The fossil remains attributed to the species Homo antecessor , recovered on level TD-6 of the Gran Dolina, present cuts made by sharpened stone stools and also fractures associated with their consumption, which shows that they were eaten in an act of cannibalism by other humans.

The cave system through the interior of the Atapuerca Mountain has been well known and visited since ancient times. However, the first sites were discovered in the exterior, when work on a civil engineering project cut through the mountain. The construction of a mining railway (not in use nowadays) to transport minerals to the city of Burgos in the late 19 th century left a ditch or gorge through caves that until that time had not been discovered. Now, several of these caves are magnificent sites of global importance.

So far 40 caves have been found in the karst site of the Atapuerca Mountains and many of them have great archaeological or palaeontological potential. Currently, the Research Team is working intensively on the caves of the Gran Dolina, the Sima de los Huesos, the Cueva de los Zarpazos, the Cueva Mayor, the Cueva del Mirador and the Sima del Elefante.
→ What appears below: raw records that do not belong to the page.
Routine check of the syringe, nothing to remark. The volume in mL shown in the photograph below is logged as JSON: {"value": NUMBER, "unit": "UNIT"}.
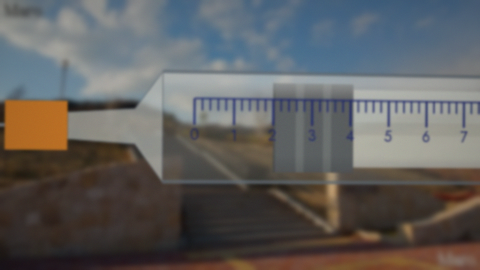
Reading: {"value": 2, "unit": "mL"}
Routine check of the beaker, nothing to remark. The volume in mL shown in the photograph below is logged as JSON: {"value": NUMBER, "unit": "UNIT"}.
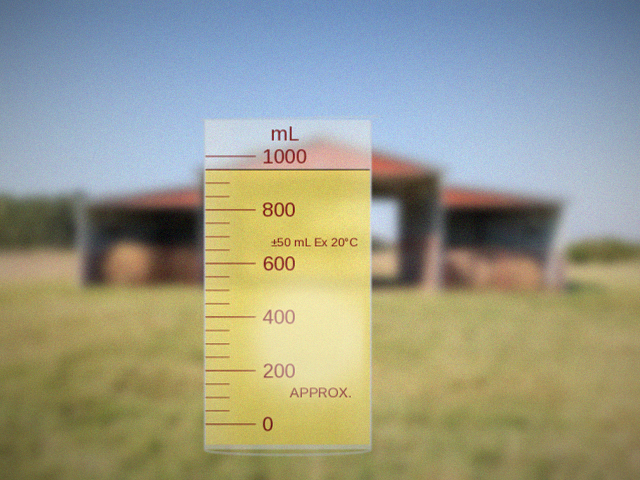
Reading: {"value": 950, "unit": "mL"}
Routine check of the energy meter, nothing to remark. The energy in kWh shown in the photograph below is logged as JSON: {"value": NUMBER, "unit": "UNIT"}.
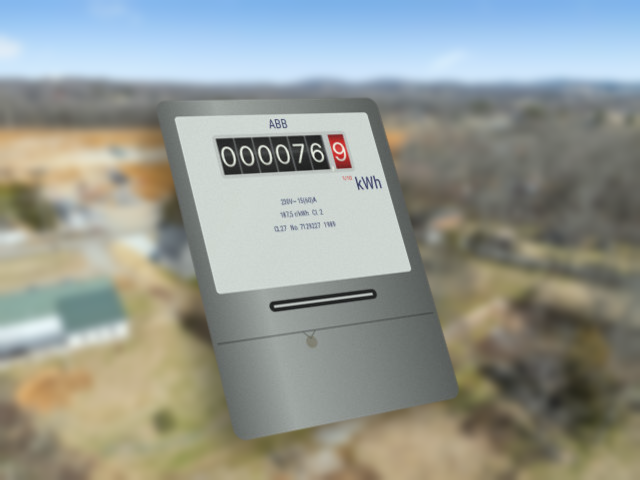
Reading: {"value": 76.9, "unit": "kWh"}
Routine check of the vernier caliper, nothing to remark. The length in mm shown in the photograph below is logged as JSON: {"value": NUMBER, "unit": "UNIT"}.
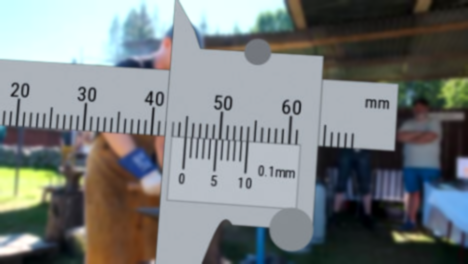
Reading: {"value": 45.0, "unit": "mm"}
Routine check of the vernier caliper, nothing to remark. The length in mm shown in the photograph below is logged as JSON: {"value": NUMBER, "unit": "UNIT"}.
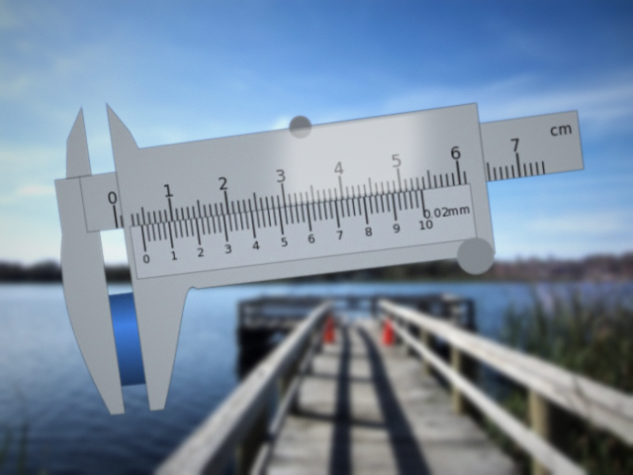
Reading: {"value": 4.5, "unit": "mm"}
In the city of Burgos the Museum of Human Evolution is being built. Undoubtedly it will be a global reference point for prehistory, both on a scientific level and in terms of education and dissemination. The city of Burgos will generate a high quality range of leisure and prehistory facilities and services, which will also include the possibility of visiting the sites of the Atapuerca Mountains just 15 kilometres away.

The towns closest to the sites, Ibeas de Juarros and Atapuerca, will also provide magnificent educational services focussed on “live prehistory”, at the site, for visitors that want to learn in person about the sites where Europe's oldest fossils of hominids are being excavated.